This card was sent to me by one of my gallery artists, and it is just the best thing I have ever seen. NOTHING could express how this whole thing feels as well as this picture does. The inside says “…but you WILL get through this.” and it’s true I will. (The card is published by Leanin’ Tree in case you want to try to find it).
This day (Easter) is one on which many people celebrate resurrection and rebirth. My brother suggested I plant some seeds (literally) and I may do that.
But I thought it might also be a good day to pop my head up and let you know I’m ok.
I’m not clever, creative, or energetic yet, but I am ok.
This blog is about sharing moments from an art-full life, and a life, art-full or otherwise, has its ups and downs. However, the downs have never been something I want to share, and therefore, silence has been a better option.
It has been 8 weeks today since the surgery, and I am coming along.
I can walk like Frankenstein without a cane and with some pain – and there has to be something close I can grab onto.
I can walk ok using a cane – do laps around the dining room table, kitchen table, etc. I have gotten out to local cafés a few times – as long as someone else drives me, and doesn’t mind that it takes such a long time to walk from the parking lot.
I feel like my hip & leg are healing as they should.
But, what I really need is a cane for my brain.
You know how I could never keep up with all the creative ideas? Not happening. No ideas. Remember my sense of humor? I’m glad you do. And I keep saying and doing really weird stuff – like putting clean dishes away in the freezer and grabbing a metal measuring cup instead of my coffee mug. Caught that one in time, thank heavens.

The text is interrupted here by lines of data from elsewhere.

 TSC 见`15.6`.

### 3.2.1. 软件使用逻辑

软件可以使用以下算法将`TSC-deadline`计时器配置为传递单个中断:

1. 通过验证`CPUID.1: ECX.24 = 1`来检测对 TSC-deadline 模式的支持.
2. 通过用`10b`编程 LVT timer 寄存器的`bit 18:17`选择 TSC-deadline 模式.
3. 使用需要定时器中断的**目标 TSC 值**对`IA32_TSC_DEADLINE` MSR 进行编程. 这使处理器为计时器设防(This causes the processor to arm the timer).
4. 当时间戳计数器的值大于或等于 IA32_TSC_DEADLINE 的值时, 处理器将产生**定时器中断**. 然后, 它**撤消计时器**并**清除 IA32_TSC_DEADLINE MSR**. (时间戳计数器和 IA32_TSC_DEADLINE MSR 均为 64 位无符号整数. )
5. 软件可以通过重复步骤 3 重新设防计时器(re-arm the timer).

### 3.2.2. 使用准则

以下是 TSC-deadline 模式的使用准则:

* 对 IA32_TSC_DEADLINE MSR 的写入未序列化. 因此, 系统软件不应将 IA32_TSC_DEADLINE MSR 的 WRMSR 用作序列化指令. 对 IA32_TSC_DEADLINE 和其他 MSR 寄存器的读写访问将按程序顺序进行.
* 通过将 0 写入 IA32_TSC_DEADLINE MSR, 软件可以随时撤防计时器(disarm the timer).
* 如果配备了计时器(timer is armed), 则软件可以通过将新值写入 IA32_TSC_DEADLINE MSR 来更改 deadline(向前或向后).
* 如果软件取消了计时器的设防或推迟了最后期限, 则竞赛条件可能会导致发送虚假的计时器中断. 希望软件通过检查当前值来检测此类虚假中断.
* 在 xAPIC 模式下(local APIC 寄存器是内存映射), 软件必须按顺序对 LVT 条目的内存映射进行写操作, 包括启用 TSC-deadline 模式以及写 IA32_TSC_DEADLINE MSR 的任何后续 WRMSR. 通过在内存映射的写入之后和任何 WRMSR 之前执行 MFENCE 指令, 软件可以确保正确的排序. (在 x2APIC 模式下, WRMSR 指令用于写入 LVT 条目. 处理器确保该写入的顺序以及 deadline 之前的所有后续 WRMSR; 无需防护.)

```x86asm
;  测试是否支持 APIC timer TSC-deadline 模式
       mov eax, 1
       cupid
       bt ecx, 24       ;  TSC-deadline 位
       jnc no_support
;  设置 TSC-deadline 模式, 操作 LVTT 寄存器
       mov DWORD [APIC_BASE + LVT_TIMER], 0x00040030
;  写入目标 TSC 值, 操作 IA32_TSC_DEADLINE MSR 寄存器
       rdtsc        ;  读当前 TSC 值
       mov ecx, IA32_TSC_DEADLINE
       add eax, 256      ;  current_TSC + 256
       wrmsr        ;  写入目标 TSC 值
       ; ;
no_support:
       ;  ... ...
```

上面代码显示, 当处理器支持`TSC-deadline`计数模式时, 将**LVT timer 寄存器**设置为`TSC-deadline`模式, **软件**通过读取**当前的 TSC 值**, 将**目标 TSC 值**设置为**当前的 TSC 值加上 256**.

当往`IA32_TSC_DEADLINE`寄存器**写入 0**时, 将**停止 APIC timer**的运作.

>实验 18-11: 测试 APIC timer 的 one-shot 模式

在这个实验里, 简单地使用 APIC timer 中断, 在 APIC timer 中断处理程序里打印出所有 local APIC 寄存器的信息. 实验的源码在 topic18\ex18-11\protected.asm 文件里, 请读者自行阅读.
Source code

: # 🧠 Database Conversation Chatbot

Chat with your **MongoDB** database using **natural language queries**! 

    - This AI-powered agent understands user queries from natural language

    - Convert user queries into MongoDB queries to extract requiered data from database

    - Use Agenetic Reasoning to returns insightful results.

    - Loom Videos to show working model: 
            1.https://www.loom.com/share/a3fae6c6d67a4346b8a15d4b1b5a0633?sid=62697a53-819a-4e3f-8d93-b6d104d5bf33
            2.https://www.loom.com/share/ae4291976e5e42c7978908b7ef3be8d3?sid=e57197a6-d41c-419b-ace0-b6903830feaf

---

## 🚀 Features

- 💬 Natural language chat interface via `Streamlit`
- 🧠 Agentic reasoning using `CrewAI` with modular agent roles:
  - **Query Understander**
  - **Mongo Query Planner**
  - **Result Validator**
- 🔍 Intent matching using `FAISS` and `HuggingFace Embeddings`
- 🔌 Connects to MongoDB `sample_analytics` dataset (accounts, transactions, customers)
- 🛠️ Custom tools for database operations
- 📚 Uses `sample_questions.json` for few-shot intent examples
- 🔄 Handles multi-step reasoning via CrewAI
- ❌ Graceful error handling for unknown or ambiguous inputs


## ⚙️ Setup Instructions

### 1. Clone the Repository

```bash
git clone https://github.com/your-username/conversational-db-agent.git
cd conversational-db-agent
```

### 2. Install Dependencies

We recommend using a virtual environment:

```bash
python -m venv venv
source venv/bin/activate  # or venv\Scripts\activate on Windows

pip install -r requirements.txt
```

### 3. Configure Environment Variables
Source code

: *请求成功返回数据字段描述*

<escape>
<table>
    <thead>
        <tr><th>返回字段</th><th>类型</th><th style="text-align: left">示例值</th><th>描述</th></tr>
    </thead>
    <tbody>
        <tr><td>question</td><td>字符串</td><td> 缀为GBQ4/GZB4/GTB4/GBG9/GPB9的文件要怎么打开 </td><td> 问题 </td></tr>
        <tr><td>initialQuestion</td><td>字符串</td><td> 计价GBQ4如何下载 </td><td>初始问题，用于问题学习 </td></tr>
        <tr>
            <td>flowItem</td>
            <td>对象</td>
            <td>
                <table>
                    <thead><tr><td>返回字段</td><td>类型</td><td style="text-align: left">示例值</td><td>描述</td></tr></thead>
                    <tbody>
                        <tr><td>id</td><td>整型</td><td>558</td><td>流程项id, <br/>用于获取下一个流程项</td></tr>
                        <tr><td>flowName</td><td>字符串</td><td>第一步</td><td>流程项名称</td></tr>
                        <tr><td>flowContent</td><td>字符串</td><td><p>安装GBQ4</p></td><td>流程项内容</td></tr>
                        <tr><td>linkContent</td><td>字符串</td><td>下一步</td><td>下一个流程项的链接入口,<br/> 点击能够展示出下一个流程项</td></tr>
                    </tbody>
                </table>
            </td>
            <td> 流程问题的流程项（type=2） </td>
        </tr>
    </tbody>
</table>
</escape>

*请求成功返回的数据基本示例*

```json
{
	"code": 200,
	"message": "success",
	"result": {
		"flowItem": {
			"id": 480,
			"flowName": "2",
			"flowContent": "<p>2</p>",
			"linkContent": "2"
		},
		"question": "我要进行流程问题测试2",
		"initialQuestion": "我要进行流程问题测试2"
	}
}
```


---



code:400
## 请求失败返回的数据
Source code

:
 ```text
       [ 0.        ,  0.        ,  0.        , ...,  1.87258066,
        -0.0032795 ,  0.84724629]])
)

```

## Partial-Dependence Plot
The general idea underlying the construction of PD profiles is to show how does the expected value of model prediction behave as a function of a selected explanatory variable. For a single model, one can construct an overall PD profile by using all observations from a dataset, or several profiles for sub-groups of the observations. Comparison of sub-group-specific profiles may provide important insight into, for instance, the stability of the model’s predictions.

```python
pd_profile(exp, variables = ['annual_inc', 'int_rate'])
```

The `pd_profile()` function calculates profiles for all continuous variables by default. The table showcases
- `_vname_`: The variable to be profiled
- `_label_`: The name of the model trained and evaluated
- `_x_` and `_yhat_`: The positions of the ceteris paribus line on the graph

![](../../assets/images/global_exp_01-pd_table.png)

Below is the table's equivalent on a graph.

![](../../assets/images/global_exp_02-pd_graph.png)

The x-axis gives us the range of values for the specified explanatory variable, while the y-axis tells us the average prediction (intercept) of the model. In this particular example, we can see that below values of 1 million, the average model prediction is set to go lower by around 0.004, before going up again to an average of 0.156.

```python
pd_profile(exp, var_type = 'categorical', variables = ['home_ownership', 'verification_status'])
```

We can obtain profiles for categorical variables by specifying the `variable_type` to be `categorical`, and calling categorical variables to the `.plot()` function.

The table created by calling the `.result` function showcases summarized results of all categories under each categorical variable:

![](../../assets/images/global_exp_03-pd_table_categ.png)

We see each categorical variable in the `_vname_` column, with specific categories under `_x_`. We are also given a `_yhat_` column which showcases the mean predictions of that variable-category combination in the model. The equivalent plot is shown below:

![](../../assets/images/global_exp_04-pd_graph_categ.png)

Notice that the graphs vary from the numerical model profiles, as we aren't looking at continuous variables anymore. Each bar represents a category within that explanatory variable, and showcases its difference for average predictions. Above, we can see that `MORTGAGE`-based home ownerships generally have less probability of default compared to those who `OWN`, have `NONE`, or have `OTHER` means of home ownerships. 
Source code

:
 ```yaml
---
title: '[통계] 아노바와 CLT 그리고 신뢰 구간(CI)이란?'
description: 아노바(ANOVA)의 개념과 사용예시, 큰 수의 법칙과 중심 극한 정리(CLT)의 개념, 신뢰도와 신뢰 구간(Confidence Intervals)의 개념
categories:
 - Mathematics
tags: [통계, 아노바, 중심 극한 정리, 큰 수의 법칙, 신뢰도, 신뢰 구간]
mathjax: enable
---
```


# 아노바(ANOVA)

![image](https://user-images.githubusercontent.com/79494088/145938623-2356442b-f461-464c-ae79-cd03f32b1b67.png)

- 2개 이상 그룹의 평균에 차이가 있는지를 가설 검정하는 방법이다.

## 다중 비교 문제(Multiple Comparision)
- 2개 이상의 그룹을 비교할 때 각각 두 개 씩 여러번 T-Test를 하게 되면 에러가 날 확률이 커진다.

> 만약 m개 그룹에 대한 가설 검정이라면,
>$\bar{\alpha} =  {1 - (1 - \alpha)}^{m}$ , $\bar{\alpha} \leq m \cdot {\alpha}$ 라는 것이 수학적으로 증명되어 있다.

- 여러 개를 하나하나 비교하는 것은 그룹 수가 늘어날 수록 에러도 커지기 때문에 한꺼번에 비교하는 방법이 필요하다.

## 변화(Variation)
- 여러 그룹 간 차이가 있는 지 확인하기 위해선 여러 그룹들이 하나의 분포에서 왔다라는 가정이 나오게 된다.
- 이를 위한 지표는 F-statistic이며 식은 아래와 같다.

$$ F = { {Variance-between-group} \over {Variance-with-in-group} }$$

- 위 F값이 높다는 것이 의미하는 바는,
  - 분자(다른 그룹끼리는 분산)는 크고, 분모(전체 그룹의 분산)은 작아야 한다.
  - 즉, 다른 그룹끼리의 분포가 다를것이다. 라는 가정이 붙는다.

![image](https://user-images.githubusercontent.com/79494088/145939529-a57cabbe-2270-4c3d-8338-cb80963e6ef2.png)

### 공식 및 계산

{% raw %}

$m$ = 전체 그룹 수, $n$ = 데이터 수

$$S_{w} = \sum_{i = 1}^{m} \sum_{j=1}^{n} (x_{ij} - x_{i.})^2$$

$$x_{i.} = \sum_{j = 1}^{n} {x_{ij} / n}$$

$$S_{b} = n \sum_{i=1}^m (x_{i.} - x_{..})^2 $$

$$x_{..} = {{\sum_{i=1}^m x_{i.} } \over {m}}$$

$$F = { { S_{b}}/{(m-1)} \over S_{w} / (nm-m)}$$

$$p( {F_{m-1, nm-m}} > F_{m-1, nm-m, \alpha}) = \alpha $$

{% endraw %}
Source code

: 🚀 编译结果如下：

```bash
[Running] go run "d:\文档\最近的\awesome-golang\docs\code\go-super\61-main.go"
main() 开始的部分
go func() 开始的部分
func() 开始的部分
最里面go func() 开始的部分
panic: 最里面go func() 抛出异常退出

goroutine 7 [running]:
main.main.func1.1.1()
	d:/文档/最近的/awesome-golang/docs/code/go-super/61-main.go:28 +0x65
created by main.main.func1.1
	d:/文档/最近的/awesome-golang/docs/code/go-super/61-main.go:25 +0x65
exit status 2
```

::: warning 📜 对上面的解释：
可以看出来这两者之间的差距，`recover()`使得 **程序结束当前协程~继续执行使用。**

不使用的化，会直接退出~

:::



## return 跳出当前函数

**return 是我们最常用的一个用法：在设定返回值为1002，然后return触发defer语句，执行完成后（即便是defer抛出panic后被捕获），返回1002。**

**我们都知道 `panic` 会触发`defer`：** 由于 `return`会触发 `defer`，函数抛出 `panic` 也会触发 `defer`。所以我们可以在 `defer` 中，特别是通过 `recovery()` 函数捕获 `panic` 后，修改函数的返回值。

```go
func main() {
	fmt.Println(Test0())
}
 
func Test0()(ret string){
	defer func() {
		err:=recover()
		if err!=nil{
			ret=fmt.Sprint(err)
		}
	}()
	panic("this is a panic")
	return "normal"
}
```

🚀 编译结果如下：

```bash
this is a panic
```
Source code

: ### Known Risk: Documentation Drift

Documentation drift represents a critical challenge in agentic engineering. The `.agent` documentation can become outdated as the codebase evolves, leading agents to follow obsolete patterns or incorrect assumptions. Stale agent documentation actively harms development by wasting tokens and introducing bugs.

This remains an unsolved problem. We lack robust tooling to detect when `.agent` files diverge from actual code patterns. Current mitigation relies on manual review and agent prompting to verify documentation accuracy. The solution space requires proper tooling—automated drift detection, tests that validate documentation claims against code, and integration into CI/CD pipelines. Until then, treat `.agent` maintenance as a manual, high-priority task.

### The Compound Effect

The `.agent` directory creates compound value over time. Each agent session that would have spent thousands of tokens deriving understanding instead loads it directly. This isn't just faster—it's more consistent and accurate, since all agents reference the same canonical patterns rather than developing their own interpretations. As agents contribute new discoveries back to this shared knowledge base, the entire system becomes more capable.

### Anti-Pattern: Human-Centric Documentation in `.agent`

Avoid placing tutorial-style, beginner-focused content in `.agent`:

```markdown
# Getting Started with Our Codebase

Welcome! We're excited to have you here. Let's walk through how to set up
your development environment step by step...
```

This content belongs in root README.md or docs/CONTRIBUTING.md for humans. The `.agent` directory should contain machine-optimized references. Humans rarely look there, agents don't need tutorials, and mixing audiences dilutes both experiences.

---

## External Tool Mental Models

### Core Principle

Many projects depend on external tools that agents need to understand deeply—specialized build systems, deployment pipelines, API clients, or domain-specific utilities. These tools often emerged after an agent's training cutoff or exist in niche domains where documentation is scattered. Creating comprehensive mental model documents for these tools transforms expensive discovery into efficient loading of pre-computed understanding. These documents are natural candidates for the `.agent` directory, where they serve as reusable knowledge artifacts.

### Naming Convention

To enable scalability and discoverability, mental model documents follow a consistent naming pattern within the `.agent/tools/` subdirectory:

And naps, which I have never found necessary, are a major pastime now.
People say this is the left-over effect of the anesthesia. I had never had anesthesia before, so they may be right. Some people say this can last a year. I hope they are NOT right about that.
On a lighter note, as long as I don’t have to be too clever or write too much, I am going to start posting again whenever I have the energy.
Though I have not been able to create things, or spend any length of time at the computer, I have finally gotten a very fast internet signal installed, so I am able to upload high quality videos to YouTube.
My first order of business is to make my wonderful Love This Journal workshops available again. They disappeared when MobileMe disappeared because I had nowhere else to park the videos. Times have changed, and they can now live in private spaces on YouTube – and I can upload them quickly with my new wi-fi. So, stay tuned for the return of the workshops that got thousands of students excited about art journaling.
And . . . I am not unaware of the evolution and enlightenment available in an experience like this. When EVERYTHING is a SLOW and methodical project – like even taking a new shampoo bottle into the bathroom – you are forced into mindfulness as never before.
I know some of these lessons will remain, even after I fully recover.
Hope you all are well, and Happy Easter.